As you might imagine, this involves a lot of improv on the part of the GM and the players, and the game makes no bones about using the improv “Yes, and…” principle. Many of the characters abilities involve inventing details of the setting on the spot and making them canon, usually circumscribed by making it a once every session ability and possibly requiring a roll as well. Almost all the signature abilities are once every session, or once each combat, or something. Diegetic, these rules ain’t, and that’s probably our biggest sticking-point with them. Granted it was only the first session, but I had to frequently remind the players (and myself) that they had already used the ability that session so they’d have to spend a “Quest Point” to do it again… and then there’s the “Each Session” restriction, which differs from “Once Every Session” in that you can’t spend a Quest Point to use an Each Session ability again before the end of the session. Got that? I didn’t think so. There are definitely players that this sort of game is not suited to, either because they really want to think in character and meta-currencies like Quest Point are hard to wrap the character’s head around, or they don’t want to be put on the spot to invent details.

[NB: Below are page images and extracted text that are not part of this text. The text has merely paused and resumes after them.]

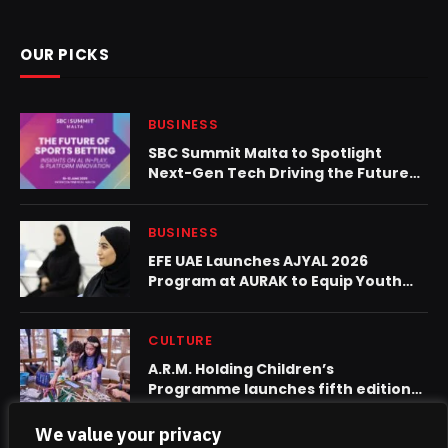
OUR PICKS
BUSINESS
SBC Summit Malta to Spotlight
Next-Gen Tech Driving the Future
of Sports Betting
BUSINESS
EFE UAE Launches AJYAL 2026
Program at AURAK to Equip Youth
with AI, Green Skills and Job
Readiness
CULTURE
A.R.M. Holding Children’s
Programme launches fifth edition
on World Creativity and Innovation
Day
We value your privacy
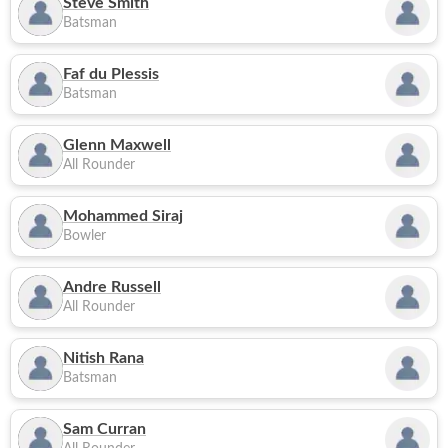
Steve Smith
Batsman
Faf du Plessis
Batsman
Glenn Maxwell
All Rounder
Mohammed Siraj
Bowler
Andre Russell
All Rounder
Nitish Rana
Batsman
Sam Curran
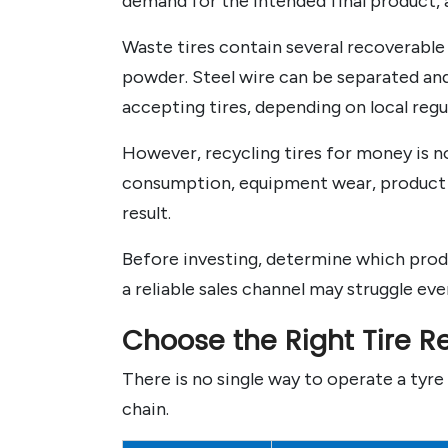
demand for the intended final product, a
Waste tires contain several recoverable 
powder. Steel wire can be separated and 
accepting tires, depending on local regu
However, recycling tires for money is no
consumption, equipment wear, product pu
result.
Before investing, determine which produ
a reliable sales channel may struggle ev
Choose the Right Tire R
There is no single way to operate a tyre 
chain.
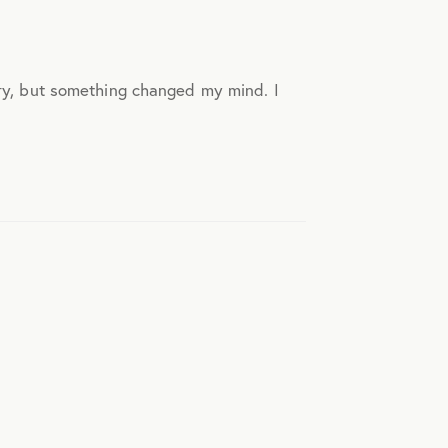
ory, but something changed my mind. I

I know from past experience with Dungeon Crawl Classics that certain of my players hate having to come up with what their “Mighty Deed of Arms” attempt is and basically ignore it, only going for extra damage every time. If they ever play Land of Eem, I expect they’ll either pick abilities that don’t have that improv component, or make some random table they can roll on so they don’t have to choose. I lean a little that way myself as a player, but I flatter myself that as a GM I’m comfortable, even good at, making up stuff like that on the fly. Land of Eem definitely scratches my make-it-up-as-you-go itch, so far without triggering my “this isn’t role-playing, this is pretending to be the writers room of a TV show” aversion.

Look forward to some future posts on our play, and some resources for the setting, like additional corporations and NPCs for the players to interact with. Maybe even some art, since I’m finding myself inspired by the cartoony style of the illustrations by Ben Costa (one of the co-creators) and the others. For now I’m all in on Land of Eem, and even have the deluxe boxed set on its way from Exalted Funeral. Kind of wish I knew that it immediately gives you the PDFs of everything when you order it, before I dropped a chunk of change at DriveThruRPG to get the PDFs so we could play, but that’s real capitalism, boys and girls: I earn money, I give money to other people who give me goods and services in exchange, making us both better off according to our own preferences.